Я отмахнулся. Срал я на его семейные предания.

— Недвижимость сюда входит?

Он кивнул:

— Шесть миллионов семьсот тысяч в акциях, бондах, оборотных ценных бумагах, казначейских векселях и в наличности.

— И Уэсли — или человек, выдающий себя за Уэсли, или его посредник, не важно кто — потребовал от вас половину.

— Да. И сказал, что больше нас не побеспокоит.

— Вы ему поверили?

— Нет. Однако у меня не было другого выбора. С его точки зрения. Мне следовало повиноваться. К сожалению, тогда я с ним не согласился. Я думал, что у меня есть варианты. — Он вздохнул. — Что у нас есть варианты. Моя жена думала так же. Мы сказали Уэсли, что он блефует. Понимаете, мистер Кензи? Мисс Дженнеро? Мы решили, что больше не дадим ему ни цента. Даже если бы он обратился в полицию, то все равно ничего не получил бы. В любом случае нам надоело прятаться. Надоело ему платить.

— И что ответил Уэсли? — спросила Энджи.

— Он рассмеялся, — сказал Кристофер Доу. — Заявил — я цитирую: «Деньги — не единственное, что я могу у вас отнять». — Он покачал головой. — Я думал, что он имеет в виду наш дом — этот или тот, в котором мы проводим отпуск. У нас есть кое-какой антиквариат. Есть картины. Но он имел в виду совсем не это.

— Карен, — сказала Энджи.

Кристофер Доу устало кивнул.

— Карен, — прошептал он. — До самого конца мы ничего не подозревали. Она всегда была… — Он пошевелил пальцами, подбирая слово.

— Слабой? — спросил я.

— Слабой, — согласился он. — А потом в ее жизни случилось несчастье. Дэвид попал под машину. Мы полагали, что ей просто не хватило сил, чтобы принять это и продолжать жить дальше. Я ненавидел ее за слабость. Презирал. И чем ниже она падала, тем большее отвращение вызывала во мне.

— Даже когда она пришла к вам за помощью?

— Она была наркоманкой. Вела себя как шлюха. Она… — Он обхватил голову руками. — Откуда нам было знать, что за всем этим стоял Уэсли? Кто мог бы заподозрить, что один человек поставил себе целью свести другого с ума? Тем более свою сестру? Разве такое могло прийти нам в голову?

Он провел ладонями по лицу и снова уставился на меня сквозь пальцы.

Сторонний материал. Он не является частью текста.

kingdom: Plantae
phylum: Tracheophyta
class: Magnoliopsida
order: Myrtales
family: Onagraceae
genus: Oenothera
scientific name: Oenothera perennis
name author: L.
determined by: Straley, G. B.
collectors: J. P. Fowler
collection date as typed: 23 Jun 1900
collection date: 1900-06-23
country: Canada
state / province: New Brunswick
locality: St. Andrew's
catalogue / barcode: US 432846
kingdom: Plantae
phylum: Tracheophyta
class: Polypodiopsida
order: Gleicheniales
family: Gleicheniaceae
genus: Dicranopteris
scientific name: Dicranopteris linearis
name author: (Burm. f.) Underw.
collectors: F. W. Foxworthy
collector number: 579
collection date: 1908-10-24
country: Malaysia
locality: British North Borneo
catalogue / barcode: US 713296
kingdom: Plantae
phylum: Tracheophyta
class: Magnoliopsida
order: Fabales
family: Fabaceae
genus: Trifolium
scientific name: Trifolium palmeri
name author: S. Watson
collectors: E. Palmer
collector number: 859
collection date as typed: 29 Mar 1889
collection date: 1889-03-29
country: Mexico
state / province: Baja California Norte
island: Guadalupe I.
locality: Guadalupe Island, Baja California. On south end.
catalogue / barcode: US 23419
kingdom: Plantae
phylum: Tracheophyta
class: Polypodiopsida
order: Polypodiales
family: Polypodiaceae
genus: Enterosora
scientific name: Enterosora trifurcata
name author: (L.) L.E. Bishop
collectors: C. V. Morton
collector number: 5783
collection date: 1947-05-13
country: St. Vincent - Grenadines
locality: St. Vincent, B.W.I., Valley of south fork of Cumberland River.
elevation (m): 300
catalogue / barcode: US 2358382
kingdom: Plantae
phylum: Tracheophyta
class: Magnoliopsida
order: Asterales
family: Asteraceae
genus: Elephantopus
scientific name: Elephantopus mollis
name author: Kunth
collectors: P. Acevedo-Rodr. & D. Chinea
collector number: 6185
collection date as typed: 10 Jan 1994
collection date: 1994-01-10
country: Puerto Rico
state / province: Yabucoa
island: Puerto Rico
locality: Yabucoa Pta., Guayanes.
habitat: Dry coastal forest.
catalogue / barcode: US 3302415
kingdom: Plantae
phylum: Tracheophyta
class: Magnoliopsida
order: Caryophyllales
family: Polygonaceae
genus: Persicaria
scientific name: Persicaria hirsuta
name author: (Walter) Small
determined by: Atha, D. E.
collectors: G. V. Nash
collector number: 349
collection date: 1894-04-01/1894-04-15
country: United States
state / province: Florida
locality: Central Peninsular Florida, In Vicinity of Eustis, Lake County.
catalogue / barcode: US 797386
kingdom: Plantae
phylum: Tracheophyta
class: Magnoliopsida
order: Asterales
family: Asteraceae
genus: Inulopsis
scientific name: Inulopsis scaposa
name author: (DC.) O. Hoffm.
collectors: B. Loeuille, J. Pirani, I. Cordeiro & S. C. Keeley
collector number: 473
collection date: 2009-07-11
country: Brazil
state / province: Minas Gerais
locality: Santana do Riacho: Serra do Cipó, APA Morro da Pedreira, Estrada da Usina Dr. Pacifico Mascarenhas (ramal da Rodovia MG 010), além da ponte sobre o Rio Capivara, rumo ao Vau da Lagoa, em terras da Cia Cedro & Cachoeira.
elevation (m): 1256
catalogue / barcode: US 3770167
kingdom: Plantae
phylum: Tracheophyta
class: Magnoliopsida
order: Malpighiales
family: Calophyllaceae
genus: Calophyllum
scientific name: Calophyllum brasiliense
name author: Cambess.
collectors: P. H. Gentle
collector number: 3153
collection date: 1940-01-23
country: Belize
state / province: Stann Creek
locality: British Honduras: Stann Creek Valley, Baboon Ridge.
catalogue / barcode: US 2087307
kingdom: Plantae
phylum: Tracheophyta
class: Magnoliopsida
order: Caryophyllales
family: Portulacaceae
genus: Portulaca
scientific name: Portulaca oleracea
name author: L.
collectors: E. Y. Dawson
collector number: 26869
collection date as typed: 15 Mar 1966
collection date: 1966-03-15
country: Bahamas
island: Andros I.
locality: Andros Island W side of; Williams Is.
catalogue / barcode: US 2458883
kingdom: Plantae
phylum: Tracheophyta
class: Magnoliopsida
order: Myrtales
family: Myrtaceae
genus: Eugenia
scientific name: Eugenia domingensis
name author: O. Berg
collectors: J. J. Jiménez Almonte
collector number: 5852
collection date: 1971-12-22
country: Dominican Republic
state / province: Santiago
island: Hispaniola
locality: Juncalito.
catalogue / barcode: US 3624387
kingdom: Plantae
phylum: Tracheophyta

— Наоми, — сказала Энджи. — Ее подменили в роддоме.

Доктор Доу кивнул.

— Почему?

Он уронил руки.

— Она родилась с пороком сердца. Этот дефект известен как общий артериальный ствол. Вряд ли обычный акушер, принимая роды, заметил бы, что с девочкой что-то не так. Но это был мой ребенок, и я сам ее обследовал. Прослушал сердце и обнаружил шумы. Более глубокое обследование подтвердило мои опасения. В те годы общий артериальный ствол считался неоперабельным пороком. Даже сегодня операции часто заканчиваются летальным исходом.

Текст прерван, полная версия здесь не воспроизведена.